Este trabajo se realizó con la colaboración de María del Mar Aguilar, en la historia de vida que presento en primer lugar. A ella, mi más sincera gratitud y amistad. De mucha ayuda me han sido los comentarios de José Luis Solana al que le estoy, también, especialmente agradecido.

1. El aparato conceptual, bibliográfico y metodológico sobre las historias de vida es realmente amplio y de sobra conocido. Mi interés aquí es otro muy diferente que el de mostrar la validez de esta forma de presentar los datos de una investigación, incluso de llegar a una ejemplificación de lo que pueda llegar a concluir, por lo que, consecuentemente, el lector habrá de realizar un trabajo de abstracción, interpretación y síntesis de las dos partes del trabajo.

2. En ningún caso estoy proponiendo que esta, o cualquier otra, película sea un documento etnográfico, sino, por el contrario, que son textos cercanos a la antropología (Asch 1992), haciendo recuerdo de lo que también Timothy Asch (1991) llama los conceptos intelectuales. Sobre Surcos, véase Heredero 1993.

3. La metáfora toma sentido antropológico cuando se reconoce el trabajo de Georges Condominas (1991), y que de alguna manera es el sentido último de la película Apocalypse Now (Francis Ford Coppola, 1979), donde el descuartizamiento del búfalo entre los mnong rlân es, a la vez que un ritual propio, el sacrificio de lo exotización que hace la cultura occidental de lo ajeno. De hecho, en la citada película, mientras se nos muestra el sacrificio del búfalo, tras una conversación de los protagonistas al estilo peripatético, se puede observar entre los objetos contextuales una Biblia y La rama dorada, de Frazer.

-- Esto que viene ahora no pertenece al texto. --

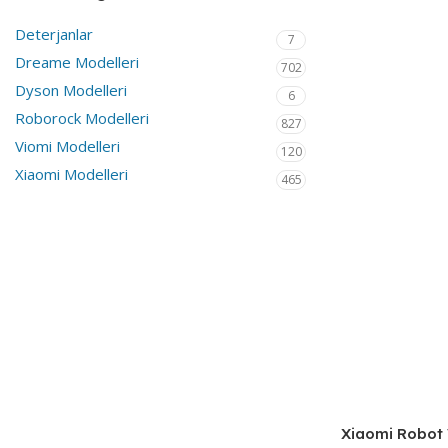
Deterjanlar
7
Dreame Modelleri
702
Dyson Modelleri
6
Roborock Modelleri
827
Viomi Modelleri
120
Xiaomi Modelleri
465
Xiaomi Robot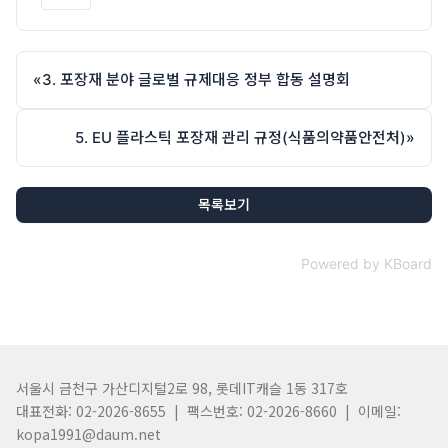
«
3. 포장재 분야 글로벌 규제대응 정부 합동 설명회
5. EU 플라스틱 포장재 관리 규정(식품의약품안전처)
»
목록보기
Powered by KBoard
서울시 금천구 가산디지털2로 98, 롯데IT캐슬 1동 317호
대표전화: 02-2026-8655 | 팩스번호: 02-2026-8660 | 이메일:
kopa1991@daum.net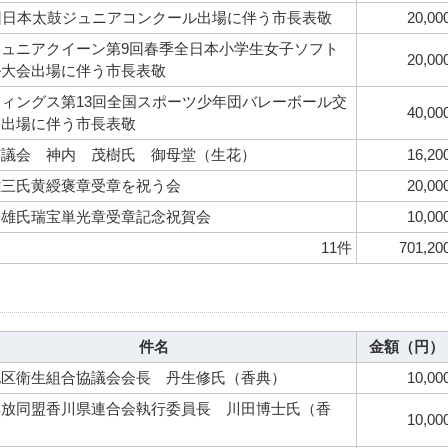
回日本太鼓ジュニアコンクール出場に伴う市長表敬
20,00
ジュニアクイーン第9回春季全日本小学生女子ソフト
20,00
ル大会出場に伴う市長表敬
ィングス第13回全国スポーツ少年団バレーボール交
40,00
会出場に伴う市長表敬
市議会 神内 茂樹氏 御母堂（生花）
16,20
雄三氏黄綬褒章受章を祝う会
20,00
安雄氏瑞宝単光章受章記念祝賀会
10,00
11件
701,20
件名
金額（円）
地区衛生組合協議会会長 丹生修氏（香典）
10,00
解放同盟香川県連合会執行委員長 川田博士氏（香
10,00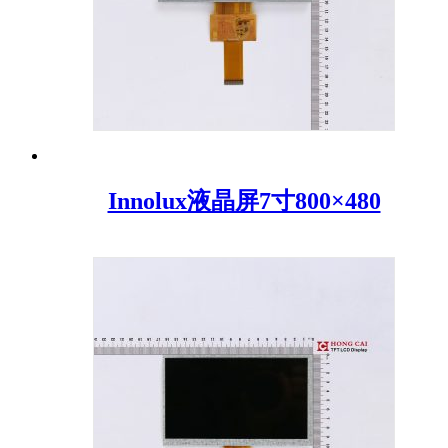
Innolux液晶屏7寸800×480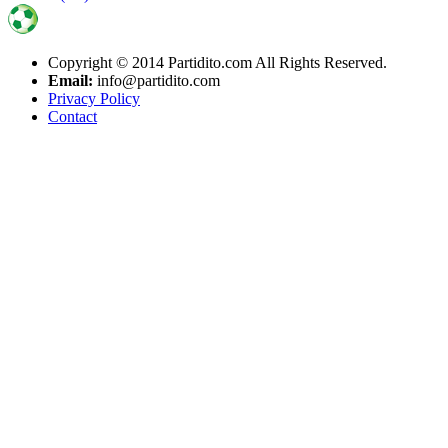
Copyright © 2014 Partidito.com All Rights Reserved.
Email:
info@partidito.com
Privacy Policy
Contact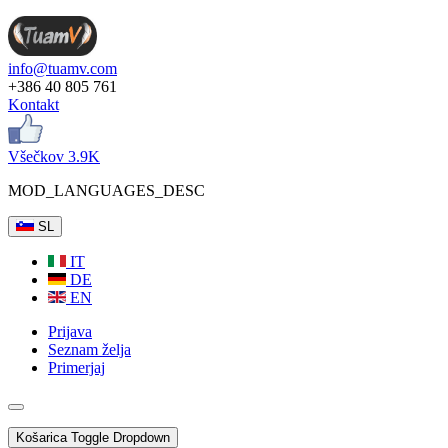
info@tuamv.com
+386 40 805 761
Kontakt
Všečkov 3.9K
MOD_LANGUAGES_DESC
SL
IT
DE
EN
Prijava
Seznam želja
Primerjaj
Košarica
Toggle Dropdown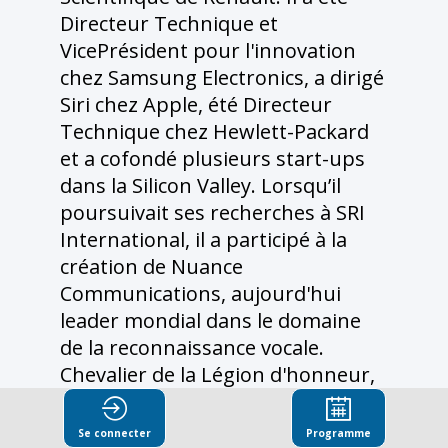
Directeur Technique et
VicePrésident pour l'innovation
chez Samsung Electronics, a dirigé
Siri chez Apple, été Directeur
Technique chez Hewlett-Packard
et a cofondé plusieurs start-ups
dans la Silicon Valley. Lorsqu’il
poursuivait ses recherches à SRI
International, il a participé à la
création de Nuance
Communications, aujourd'hui
leader mondial dans le domaine
de la reconnaissance vocale.
Chevalier de la Légion d'honneur,
Officier de l’ordre national du
Mérite et membre de l'Académie
Se connecter
Programme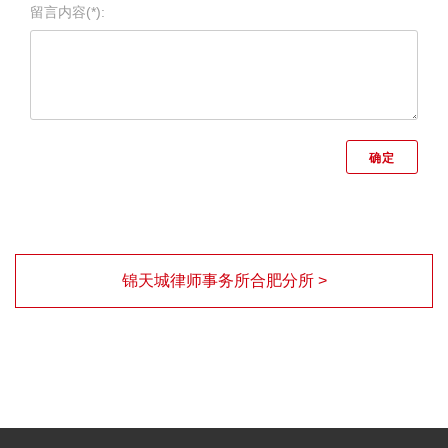
留言内容(*):
锦天城律师事务所合肥分所 >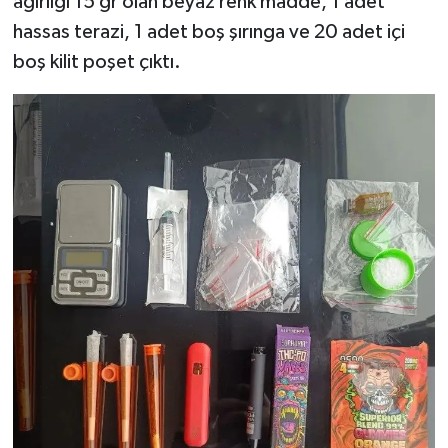
ağırlığı 15 gr olan beyaz renk madde, 1 adet
hassas terazi, 1 adet boş şırınga ve 20 adet içi
boş kilit poşet çıktı.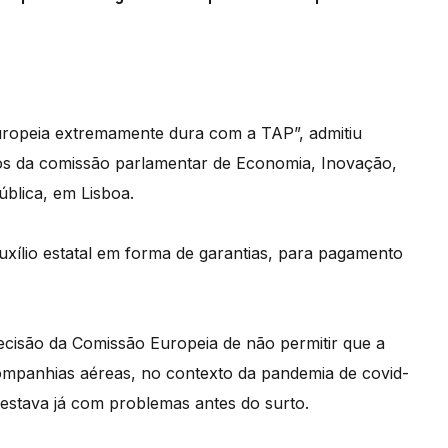
opeia extremamente dura com a TAP”, admitiu
os da comissão parlamentar de Economia, Inovação,
blica, em Lisboa.
xílio estatal em forma de garantias, para pagamento
cisão da Comissão Europeia de não permitir que a
ompanhias aéreas, no contexto da pandemia de covid-
 estava já com problemas antes do surto.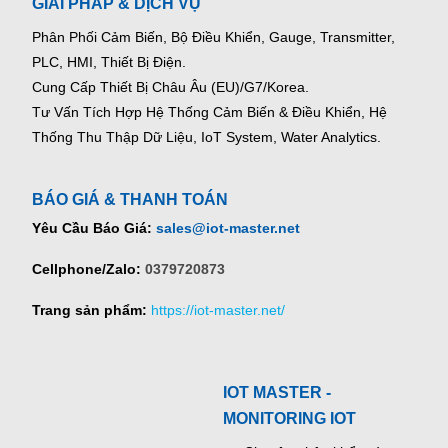
GIẢI PHÁP & DỊCH VỤ
Phân Phối Cảm Biến, Bộ Điều Khiển, Gauge,
Transmitter,
PLC, HMI, Thiết Bị Điện.
Cung Cấp Thiết Bị Châu Âu (EU)/G7/Korea.
Tư Vấn Tích Hợp Hệ Thống Cảm Biến & Điều Khiển, Hệ
Thống Thu Thập Dữ Liệu, IoT System, Water Analytics.
BÁO GIÁ & THANH TOÁN
Yêu Cầu Báo Giá:
sales@iot-master.net
Cellphone/Zalo:
0379720873
Trang sản phẩm:
https://iot-master.net/
IOT MASTER -
MONITORING IOT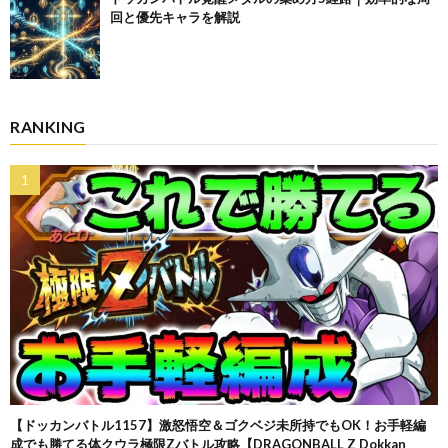
回と優先キャラを解説
RANKING
【ドッカンバトル1157】激怒悟空＆ゴクベジ未所持でもOK！お手軽編
成でも勝てる体クウラ極限Zバトル攻略【DRAGONBALL Z Dokkan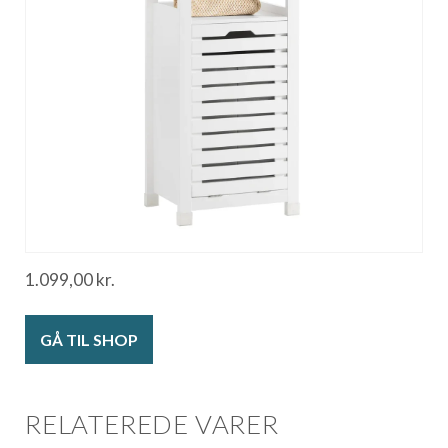
1.099,00
kr.
GÅ TIL SHOP
RELATEREDE VARER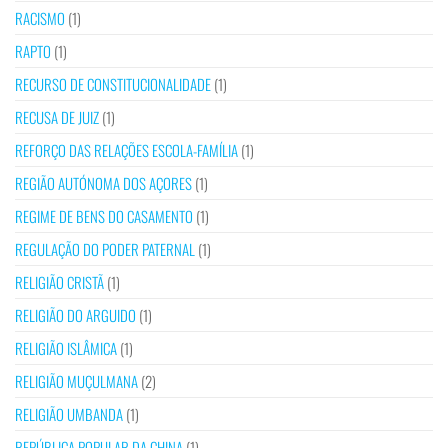
RACISMO
(1)
RAPTO
(1)
RECURSO DE CONSTITUCIONALIDADE
(1)
RECUSA DE JUIZ
(1)
REFORÇO DAS RELAÇÕES ESCOLA-FAMÍLIA
(1)
REGIÃO AUTÓNOMA DOS AÇORES
(1)
REGIME DE BENS DO CASAMENTO
(1)
REGULAÇÃO DO PODER PATERNAL
(1)
RELIGIÃO CRISTÃ
(1)
RELIGIÃO DO ARGUIDO
(1)
RELIGIÃO ISLÂMICA
(1)
RELIGIÃO MUÇULMANA
(2)
RELIGIÃO UMBANDA
(1)
REPÚBLICA POPULAR DA CHINA
(1)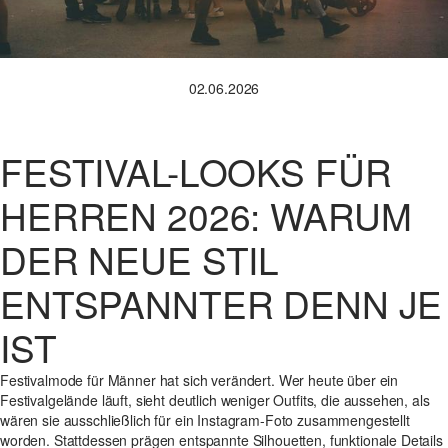
02.06.2026
FESTIVAL-LOOKS FÜR
HERREN 2026: WARUM
DER NEUE STIL
ENTSPANNTER DENN JE
IST
Festivalmode für Männer hat sich verändert. Wer heute über ein
Festivalgelände läuft, sieht deutlich weniger Outfits, die aussehen, als
wären sie ausschließlich für ein Instagram-Foto zusammengestellt
worden. Stattdessen prägen entspannte Silhouetten, funktionale Details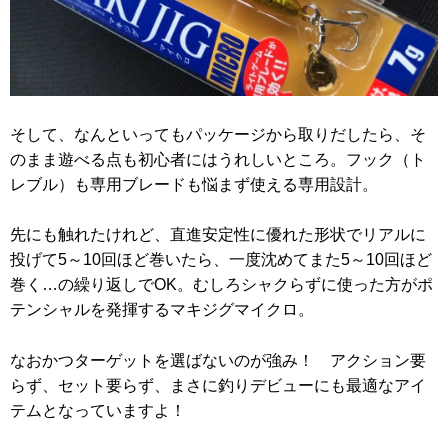
そして、なんといってもパッケージから取りだしたら、そ
のまま遊べる点も初心者にはうれしいところ。フック（ト
レブル）も専用ブレードも悩まず使える専用設計。
先にも触れたけれど、直進安定性に優れた形状でリアルに
投げて5～10回ほど巻いたら、一度沈めてまた5～10回ほど
巻く…の繰り返しでOK。むしろシャクらずに使った方がポ
テンシャルを発揮するマキジグマイクロ。
なおかつターゲットを選ばないのが強み！ アクション要
らず、セット要らず、まさに釣りデビューにも最適なアイ
テムとなっていますよ！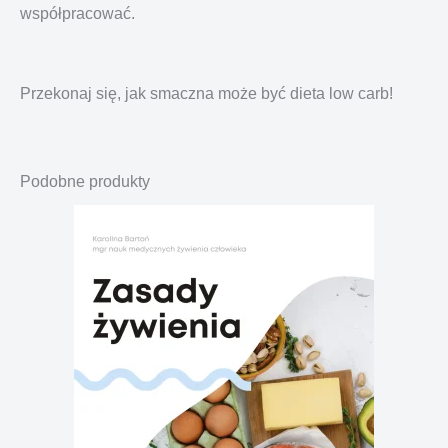
współpracować.
Przekonaj się, jak smaczna może być dieta low carb!
Podobne produkty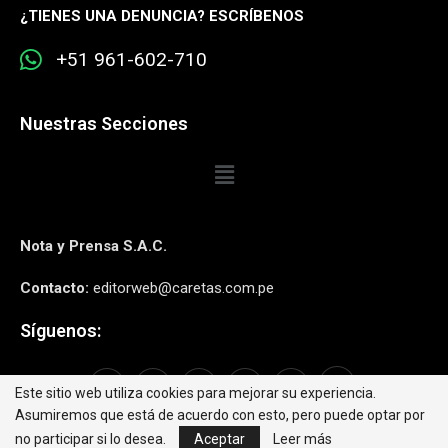
¿
TIENES UNA DENUNCIA? ESCRÍBENOS
+51 961-602-710
Nuestras Secciones
Nota y Prensa S.A.C.
Contacto:
editorweb@caretas.com.pe
Síguenos:
Este sitio web utiliza cookies para mejorar su experiencia.
Asumiremos que está de acuerdo con esto, pero puede optar por
no participar si lo desea.
Aceptar
Leer más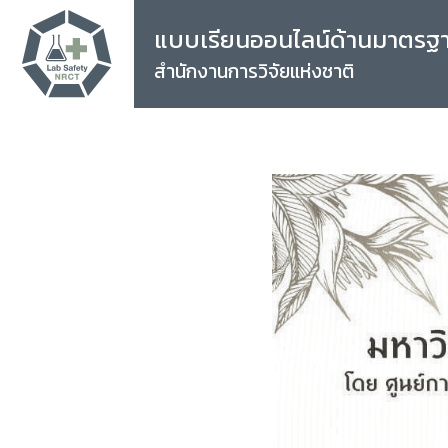
แบบเรียนออนไลน์ด้านมาตรฐ
สำนักงานการวิจัยแห่งชาติ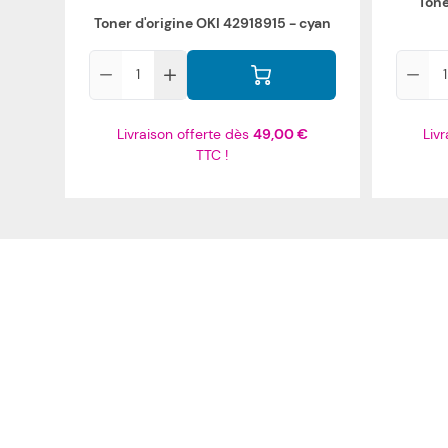
Tone
Toner d'origine OKI 42918915 - cyan
Qté
Qté
Livraison offerte dès
49,00 €
Liv
TTC !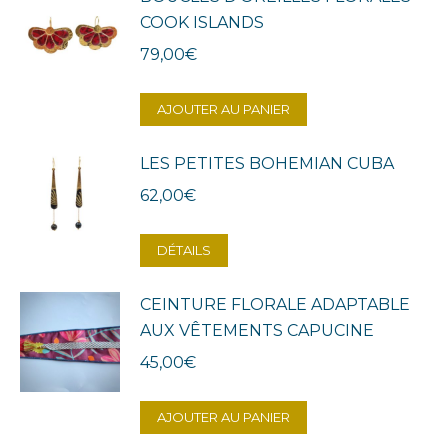
COOK ISLANDS
79,00
€
AJOUTER AU PANIER
LES PETITES BOHEMIAN CUBA
62,00
€
DÉTAILS
CEINTURE FLORALE ADAPTABLE
AUX VÊTEMENTS CAPUCINE
45,00
€
AJOUTER AU PANIER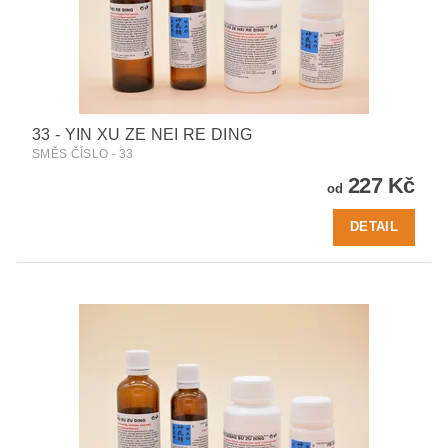
33 - YIN XU ZE NEI RE DING
SMĚS ČÍSLO - 33
227 Kč
od
DETAIL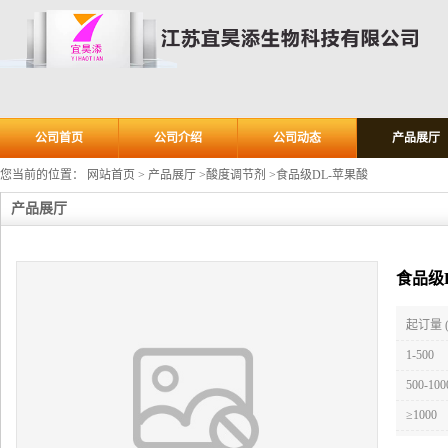
公司首页
公司介绍
公司动态
产品展厅
您当前的位置：
网站首页
>
产品展厅
>
酸度调节剂
>
食品级DL-苹果酸
产品展厅
食品级
起订量 
1-500
500-100
≥1000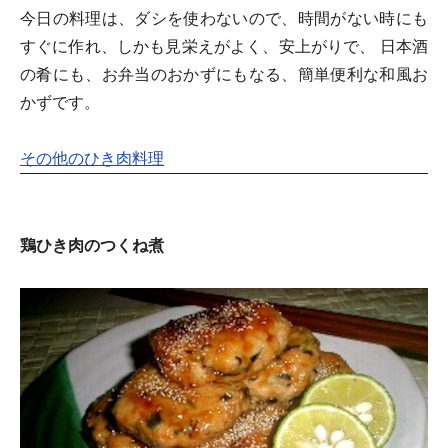
今日の料理は、ダシを使わないので、時間がない時にも
すぐに作れ、しかも見栄えがよく、安上がりで、 日本酒
の肴にも、お弁当のおかずにもなる、簡単便利な和風お
かずです。
その他のひき肉料理
鶏ひき肉のつくね煮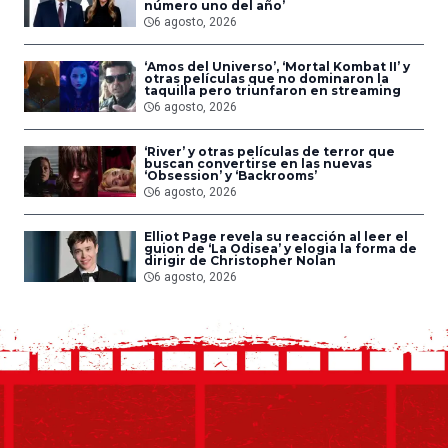
número uno del año’
6 agosto, 2026
‘Amos del Universo’, ‘Mortal Kombat II’ y
otras películas que no dominaron la
taquilla pero triunfaron en streaming
6 agosto, 2026
‘River’ y otras películas de terror que
buscan convertirse en las nuevas
‘Obsession’ y ‘Backrooms’
6 agosto, 2026
Elliot Page revela su reacción al leer el
guion de ‘La Odisea’ y elogia la forma de
dirigir de Christopher Nolan
6 agosto, 2026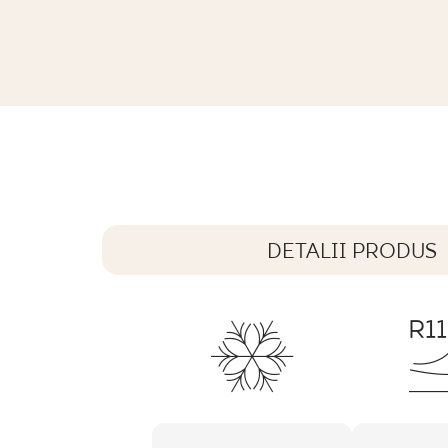
PL
EN
SK
DE
UK
RU
GAMMO COLOURS NIEBIESKI GRES 
19,8 x 19,8 cm
DETALII PRODUS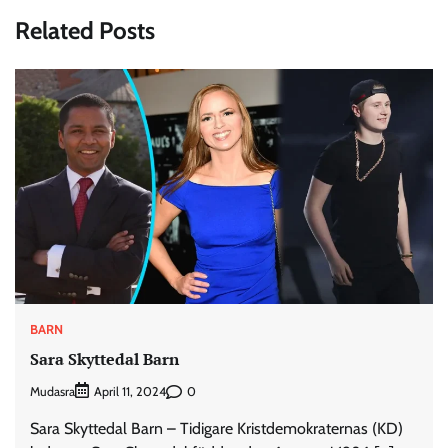
Related Posts
BARN
Sara Skyttedal Barn
Mudasra
0
April 11, 2024
Sara Skyttedal Barn – Tidigare Kristdemokraternas (KD)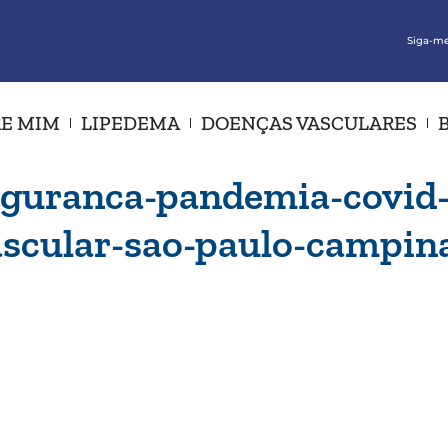
Siga-me
E MIM
LIPEDEMA
DOENÇAS VASCULARES
guranca-pandemia-covid-1
vascular-sao-paulo-campin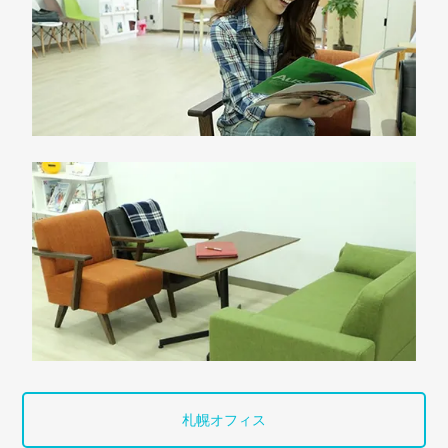
札幌オフィス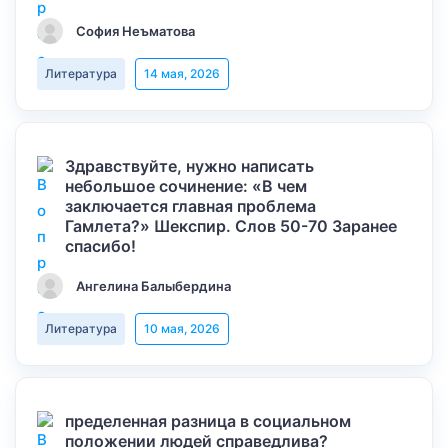
София Неъматова
Литература
14 мая, 2026
Здравствуйте, нужно написать
небольшое сочинение: «В чем
заключается главная проблема
Гамлета?» Шекспир. Слов 50-70 Заранее
спасибо!
Ангелина Балыбердина
Литература
10 мая, 2026
пределенная разница в социальном
положении людей справедлива?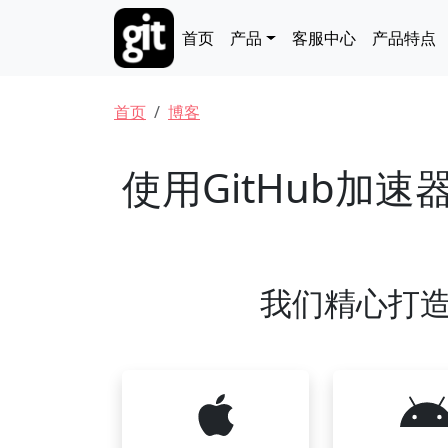
跳转到主要内容
Main navigation
首页
产品
客服中心
产品特点
面包屑
首页
博客
使用GitHub加
我们精心打造的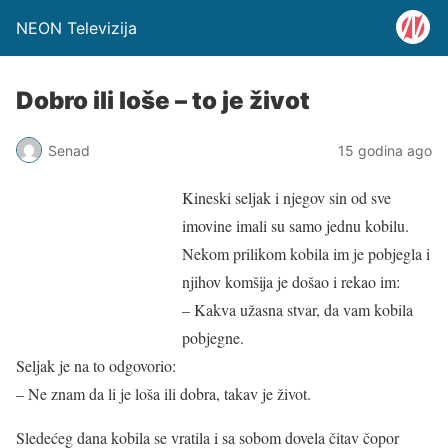
NEON Televizija
Dobro ili loše – to je život
Senad
15 godina ago
Kineski seljak i njegov sin od sve
imovine imali su samo jednu kobilu.
Nekom prilikom kobila im je pobjegla i
njihov komšija je došao i rekao im:
– Kakva užasna stvar, da vam kobila
pobjegne.
Seljak je na to odgovorio:
– Ne znam da li je loša ili dobra, takav je život.
Sledećeg dana kobila se vratila i sa sobom dovela čitav čopor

4. El tema sociológico de la gente sin hogar ha producido una rica y abundante literatura que corre desde los estudios más clásicos de los hoboes norteamericanos (Anderson 1975) y los penner alemanes (Simmel 1977: II, 479-520), hasta llegar a los hiperconglomerados actuales de Homeless. El trabajo de Rossi (1989) es, al día de hoy, el trabajo global más interesante que se puede encontrar al respecto, aunque las políticas sociales de los años 1990 han propiciado nuevas visiones a tener en cuenta.